Mechanisms of Intestinal Epithelial Homeostasis and Repair

The intestinal epithelium is a critical barrier that must adapt and respond to both the gut environment and the body’s immune, neurological, and endocrinological systems while simultaneously undergoing continuous self-renewal. Recent studies suggest that the remarkable regenerative capacity of the intestine is due not just to intestinal stem cells, but also arises from cellular plasticity within progenitor populations of intestinal epithelial cells. Our laboratory is interested in deciphering the molecular machinery that controls the epithelial renewal and wound healing processes and how this machinery might be leveraged to heal damaged intestines. To do this, we use a combination of genetic disease models and intestinal organoids, three-dimensional “mini-intestines” derived from patients with intestinal disorders coupled with cutting-edge molecular technologies.

intestinal organoids
We use human intestinal organoids (right) and genetic mouse models to probe the mechanisms behind intestinal epithelial dysfunction.


Sensory Gut Epithelium

The gut contains the largest exposed surface areas of the body and must perform multiple functions related to digestion, infectious surveillance, and metabolism.
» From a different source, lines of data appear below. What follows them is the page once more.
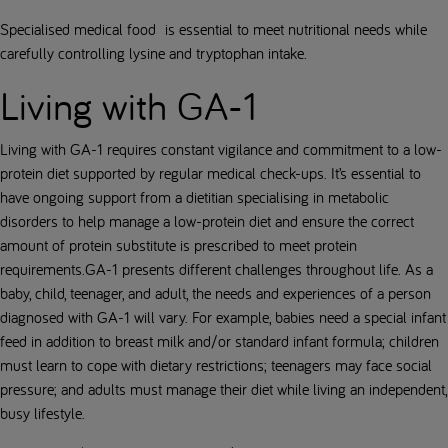
Specialised medical food is essential to meet nutritional needs while
carefully controlling lysine and tryptophan intake.
Living with GA-1
Living with GA-1 requires constant vigilance and commitment to a low-
protein diet supported by regular medical check-ups. It’s essential to
have ongoing support from a dietitian specialising in metabolic
disorders to help manage a low-protein diet and ensure the correct
amount of protein substitute is prescribed to meet protein
requirements.GA-1 presents different challenges throughout life. As a
baby, child, teenager, and adult, the needs and experiences of a person
diagnosed with GA-1 will vary. For example, babies need a special infant
feed in addition to breast milk and/or standard infant formula; children
must learn to cope with dietary restrictions; teenagers may face social
pressure; and adults must manage their diet while living an independent,
busy lifestyle.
Helping to coordinate these activities are enteroendocrine cells, specialized intestinal epithelial cells expressing cellular machinery for chemical and mechanical sensing and for host communication via the ‘Gut-Brain Axis.’ Our laboratory is interested in understanding how the production of these sensory cells is regulated and how they connect with host sensory machinery. Using unique experimental systems and methods, we investigate how these sensory cells are made, activated, and trigger the intestinal nervous system.

gut sensory innervation
Sensory innervation of the intestine and gut-nerve synapse-like connection.